KUALA LUMPUR - A new takaful product for Malaysian low-income earners, tipped for release next year, could feature elements of waqf and zakat, according to the academic charged with developing its model.
The consulting arm of the International Shariah Research Academy for Islamic Finance (ISRA) in Kuala Lumpur will collaborate with insurer FWD Takaful in a 1 million ringgit ($239,000) project to take Islamic insurance to the bottom 40% of earners in Malaysia, known as the B40.
“We will try our best to deliver a solution that will bring takaful to the B40 at last,” ISRA Consultancy’s chief executive, Professor Ashraf bin Md Hashim, told Salaam Gateway at the launch of the collaboration on Thursday (October 31).
“We need to connect the dots between FWD, the customer and maybe other organs of society like waqf and zakat,” said Prof Ashraf.
“The challenge for us is to create a win-win solution for everybody.”
The takaful industry has been slow to reach out to the B40, which is currently defined as people who earn less than 3,000 ringgit ($717) per month.
Ordinarily, the products it offers are uniform across all categories of wage earners, making it difficult for the lowest to afford them. But this appears to be changing.
“I think they are beginning to start. In Malaysia, we have this value-based intermediation (VBI) whereby institutions need to have a programme to make the non-bankable bankable. I think the process has started and hopefully we will see the fruits in the future,” said Prof Ashraf.
The advance of fintech has been one factor pushing Islamic financial institutions to be more inclusive, by giving more people access to their products.
The government has been another, through initiatives such as this year’s MySalam social protection scheme which gives 4.3 million Malaysians takaful coverage in the event of critical illness and hospitalisation.
“This is a good approach by the government to bring people in through financial inclusion. There are ways and means for companies to be inclusive and still make a profit,” said Prof Ashraf.
“We need to find solutions; I think there are solutions out there,” he added.
DIGITAL FIRST FOR FINANCIAL INCLUSION
Formerly known as HSBC Amanah Takaful, a 49% stake in the Malaysian insurer was acquired by Hong Kong’s FWD Group in March, leading to a change of name to FWD Takaful.
Since then it has added digital and agency channels to its traditional bank distribution.
Now it hopes to develop a new model to become the first commercial takaful insurer to cater for a vast legion of low earners, most of whom are Muslim.
The average national salary was 3,087 ringgit ($738) last year, according to the Department of Statistics Malaysia. To reach its target of penetrating 15% of the country’s takaful market in the next five years, FWD will need to bring onboard large numbers of low earners by offering them specific products they can afford, said its chief executive.

**Tasks for this exercise**.
A. According to the takaful article, how much money is the project between ISRA Consultancy and FWD Takaful worth?
B. Rewrite the stretch of the takaful article from "The government has" through "to FWD Takaful.", replacing "critical illness" with "serious illness".
C. Continue the article on takaful for Malaysia's low-income earners, starting right after its final sentence.
The lines after this come from a separate source unrelated to the article.

**Extracted records**.
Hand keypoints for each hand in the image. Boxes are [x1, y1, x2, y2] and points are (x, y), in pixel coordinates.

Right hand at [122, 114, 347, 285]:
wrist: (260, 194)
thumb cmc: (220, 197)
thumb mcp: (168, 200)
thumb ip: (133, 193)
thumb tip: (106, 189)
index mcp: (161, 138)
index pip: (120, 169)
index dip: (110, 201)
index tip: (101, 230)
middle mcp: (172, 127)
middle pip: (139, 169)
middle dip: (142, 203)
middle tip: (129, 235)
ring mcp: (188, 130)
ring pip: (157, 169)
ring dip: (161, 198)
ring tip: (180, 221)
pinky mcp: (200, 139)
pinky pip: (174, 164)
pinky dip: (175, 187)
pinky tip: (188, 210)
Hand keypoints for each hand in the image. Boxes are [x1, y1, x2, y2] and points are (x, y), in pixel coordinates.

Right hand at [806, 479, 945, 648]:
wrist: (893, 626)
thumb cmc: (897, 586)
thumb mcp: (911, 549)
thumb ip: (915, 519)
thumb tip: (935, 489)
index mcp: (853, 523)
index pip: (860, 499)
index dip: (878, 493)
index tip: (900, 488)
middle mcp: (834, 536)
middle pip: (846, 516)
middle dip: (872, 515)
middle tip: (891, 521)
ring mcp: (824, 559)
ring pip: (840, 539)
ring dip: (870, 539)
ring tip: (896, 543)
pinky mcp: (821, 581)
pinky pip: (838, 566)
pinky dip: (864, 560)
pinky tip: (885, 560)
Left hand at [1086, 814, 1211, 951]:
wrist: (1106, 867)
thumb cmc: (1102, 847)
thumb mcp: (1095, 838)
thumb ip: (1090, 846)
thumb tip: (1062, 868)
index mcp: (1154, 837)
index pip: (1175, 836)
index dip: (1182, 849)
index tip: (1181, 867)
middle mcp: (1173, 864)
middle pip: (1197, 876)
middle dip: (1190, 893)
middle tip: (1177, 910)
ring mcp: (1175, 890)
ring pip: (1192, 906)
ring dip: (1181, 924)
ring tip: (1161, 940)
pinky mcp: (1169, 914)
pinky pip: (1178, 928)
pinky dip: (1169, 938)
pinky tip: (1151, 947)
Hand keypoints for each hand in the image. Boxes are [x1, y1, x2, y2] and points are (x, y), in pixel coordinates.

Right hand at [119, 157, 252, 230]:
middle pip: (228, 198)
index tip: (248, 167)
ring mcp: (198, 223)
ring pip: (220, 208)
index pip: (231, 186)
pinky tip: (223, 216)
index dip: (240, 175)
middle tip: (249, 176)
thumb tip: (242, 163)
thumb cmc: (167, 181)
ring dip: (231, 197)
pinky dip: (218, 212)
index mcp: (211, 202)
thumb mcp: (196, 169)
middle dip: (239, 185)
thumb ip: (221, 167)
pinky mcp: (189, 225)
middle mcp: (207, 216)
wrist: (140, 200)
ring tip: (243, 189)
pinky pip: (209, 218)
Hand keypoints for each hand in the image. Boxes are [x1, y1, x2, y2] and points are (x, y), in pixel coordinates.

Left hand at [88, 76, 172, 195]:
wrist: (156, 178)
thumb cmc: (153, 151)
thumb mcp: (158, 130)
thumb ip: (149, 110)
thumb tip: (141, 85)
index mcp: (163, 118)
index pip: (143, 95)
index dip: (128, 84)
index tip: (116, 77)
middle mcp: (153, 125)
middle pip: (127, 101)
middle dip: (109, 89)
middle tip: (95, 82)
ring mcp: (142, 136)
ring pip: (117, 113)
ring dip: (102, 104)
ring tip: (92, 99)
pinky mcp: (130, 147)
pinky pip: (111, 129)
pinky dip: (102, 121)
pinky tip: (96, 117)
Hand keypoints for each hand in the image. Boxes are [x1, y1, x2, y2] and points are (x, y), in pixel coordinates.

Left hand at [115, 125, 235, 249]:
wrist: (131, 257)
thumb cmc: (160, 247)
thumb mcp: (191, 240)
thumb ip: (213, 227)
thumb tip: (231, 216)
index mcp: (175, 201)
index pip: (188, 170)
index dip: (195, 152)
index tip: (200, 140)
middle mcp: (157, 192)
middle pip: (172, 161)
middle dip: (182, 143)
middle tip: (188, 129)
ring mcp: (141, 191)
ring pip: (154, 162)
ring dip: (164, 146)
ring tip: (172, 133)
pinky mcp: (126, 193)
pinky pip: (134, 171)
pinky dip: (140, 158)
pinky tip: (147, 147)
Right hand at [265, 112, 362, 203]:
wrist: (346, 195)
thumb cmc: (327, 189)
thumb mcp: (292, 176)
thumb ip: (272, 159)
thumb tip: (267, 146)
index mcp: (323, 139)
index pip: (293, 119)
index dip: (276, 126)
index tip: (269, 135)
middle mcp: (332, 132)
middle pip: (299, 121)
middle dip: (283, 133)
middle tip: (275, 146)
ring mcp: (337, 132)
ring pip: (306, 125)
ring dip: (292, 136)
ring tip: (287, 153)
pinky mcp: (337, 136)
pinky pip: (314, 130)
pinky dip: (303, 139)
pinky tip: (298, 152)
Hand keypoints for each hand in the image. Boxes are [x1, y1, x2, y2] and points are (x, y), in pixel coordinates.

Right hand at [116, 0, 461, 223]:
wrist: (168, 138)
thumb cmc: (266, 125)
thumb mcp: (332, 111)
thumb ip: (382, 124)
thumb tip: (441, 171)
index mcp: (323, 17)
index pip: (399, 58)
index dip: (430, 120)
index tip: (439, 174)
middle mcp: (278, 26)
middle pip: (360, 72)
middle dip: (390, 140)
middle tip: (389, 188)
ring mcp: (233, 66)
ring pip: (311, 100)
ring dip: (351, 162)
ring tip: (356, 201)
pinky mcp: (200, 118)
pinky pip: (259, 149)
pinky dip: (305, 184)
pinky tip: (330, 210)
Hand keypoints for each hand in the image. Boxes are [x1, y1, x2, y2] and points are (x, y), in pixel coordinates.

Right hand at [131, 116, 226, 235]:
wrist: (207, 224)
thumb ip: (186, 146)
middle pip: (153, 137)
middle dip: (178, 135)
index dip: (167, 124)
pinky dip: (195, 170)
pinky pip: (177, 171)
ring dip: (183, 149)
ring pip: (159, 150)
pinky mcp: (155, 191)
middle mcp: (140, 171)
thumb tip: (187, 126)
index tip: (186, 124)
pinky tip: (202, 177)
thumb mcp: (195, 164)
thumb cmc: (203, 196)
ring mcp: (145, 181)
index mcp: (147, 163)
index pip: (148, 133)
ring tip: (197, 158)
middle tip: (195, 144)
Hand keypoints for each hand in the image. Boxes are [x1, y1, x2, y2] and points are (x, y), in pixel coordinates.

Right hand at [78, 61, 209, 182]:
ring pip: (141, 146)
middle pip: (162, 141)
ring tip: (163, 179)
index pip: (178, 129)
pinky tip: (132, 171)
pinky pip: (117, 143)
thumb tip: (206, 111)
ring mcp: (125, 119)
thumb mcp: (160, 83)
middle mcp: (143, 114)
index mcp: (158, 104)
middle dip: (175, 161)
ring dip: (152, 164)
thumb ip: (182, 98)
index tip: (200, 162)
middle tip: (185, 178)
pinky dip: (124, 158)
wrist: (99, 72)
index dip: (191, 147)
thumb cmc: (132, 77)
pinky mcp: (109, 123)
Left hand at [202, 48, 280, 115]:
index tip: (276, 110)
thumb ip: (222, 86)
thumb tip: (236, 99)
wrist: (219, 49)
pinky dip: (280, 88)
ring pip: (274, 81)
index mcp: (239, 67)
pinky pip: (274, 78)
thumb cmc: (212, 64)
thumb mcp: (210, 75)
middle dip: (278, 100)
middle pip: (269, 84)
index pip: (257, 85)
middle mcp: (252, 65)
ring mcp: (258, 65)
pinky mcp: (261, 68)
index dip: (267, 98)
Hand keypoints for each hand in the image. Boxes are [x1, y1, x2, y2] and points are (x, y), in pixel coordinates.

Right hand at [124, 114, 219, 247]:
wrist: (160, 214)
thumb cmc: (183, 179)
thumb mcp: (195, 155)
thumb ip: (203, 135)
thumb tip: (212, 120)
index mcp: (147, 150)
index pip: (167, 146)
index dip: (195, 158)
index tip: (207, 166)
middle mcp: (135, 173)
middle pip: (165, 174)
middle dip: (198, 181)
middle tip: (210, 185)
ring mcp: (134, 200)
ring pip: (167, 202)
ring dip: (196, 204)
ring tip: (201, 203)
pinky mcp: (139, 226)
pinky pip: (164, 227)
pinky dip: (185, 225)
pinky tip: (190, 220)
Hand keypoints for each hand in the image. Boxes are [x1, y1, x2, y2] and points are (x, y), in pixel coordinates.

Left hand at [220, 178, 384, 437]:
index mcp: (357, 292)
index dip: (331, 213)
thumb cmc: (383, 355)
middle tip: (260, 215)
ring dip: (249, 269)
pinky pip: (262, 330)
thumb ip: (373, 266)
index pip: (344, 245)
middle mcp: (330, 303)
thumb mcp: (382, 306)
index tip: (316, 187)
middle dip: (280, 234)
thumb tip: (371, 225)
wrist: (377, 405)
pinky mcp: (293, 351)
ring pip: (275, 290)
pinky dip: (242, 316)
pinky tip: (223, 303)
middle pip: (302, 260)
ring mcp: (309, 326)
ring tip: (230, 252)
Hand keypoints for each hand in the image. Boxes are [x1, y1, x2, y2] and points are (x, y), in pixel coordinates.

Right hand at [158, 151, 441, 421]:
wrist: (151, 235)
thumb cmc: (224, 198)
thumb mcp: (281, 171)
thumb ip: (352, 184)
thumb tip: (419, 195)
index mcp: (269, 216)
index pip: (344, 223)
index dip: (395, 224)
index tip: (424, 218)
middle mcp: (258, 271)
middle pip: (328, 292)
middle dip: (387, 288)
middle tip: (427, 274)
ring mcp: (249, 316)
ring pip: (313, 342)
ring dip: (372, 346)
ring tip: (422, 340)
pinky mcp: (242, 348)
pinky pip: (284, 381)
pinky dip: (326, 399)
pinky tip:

**Response list**.
A. 1 million ringgit ($239,000).

B.
The government has been another, through initiatives such as this year’s MySalam social protection scheme which gives 4.3 million Malaysians takaful coverage in the event of serious illness and hospitalisation.
“This is a good approach by the government to bring people in through financial inclusion. There are ways and means for companies to be inclusive and still make a profit,” said Prof Ashraf.
“We need to find solutions; I think there are solutions out there,” he added.
DIGITAL FIRST FOR FINANCIAL INCLUSION
Formerly known as HSBC Amanah Takaful, a 49% stake in the Malaysian insurer was acquired by Hong Kong’s FWD Group in March, leading to a change of name to FWD Takaful.

C.
“B40 doesn’t mean that they are the beggars on the road. Even some of my office staff are B40, just because their income is low. But these are the people who need takaful protection the most,” Salim Majid Zain told Salaam Gateway.
“One of our strategies is to come up with products for them. Before we can do this, we have to come up with a new model, which ISRA will study. Only with this B40 model can we go to market with our strategy.”
FWD Group, owned by Richard Li, son of Hong Kong tycoon Li Ka-shing, is known for its technology-first approach to insurance to increase accessibility for customers. In Hong Kong, for example, it runs a completely cashless operation. In Singapore its business is entirely digital.
It is likely then that when ISRA Consulting’s model is published next June, it will incorporate a smartphone app that will allow customers to pay in small quantities of money as and when they can afford it.
“If you have a ringgit available you can just pay it in, or if you have 100 ringgit, you can do that as well. There’s no takaful product available today that allows you to buy like that,” said Salim.
In addition to developing a model, Prof Ashraf’s ISRA team has been charged with making sure that FWD’s staff are well-versed in Shariah.
It will also publish a booklet that will help Malaysians understand the difference between conventional insurance and takaful.
They will be able to call on some 30 researchers at the academy, as well as FWD’s takaful experts, along with third-parties in other fields of Islamic finance.
“We have our own expertise, but we also need to work together with all these organisations, like waqf organisations and zakat organisations,” said Prof Ashraf.
“There are lots of studies to be done for this project, and lots of interactions to be made.”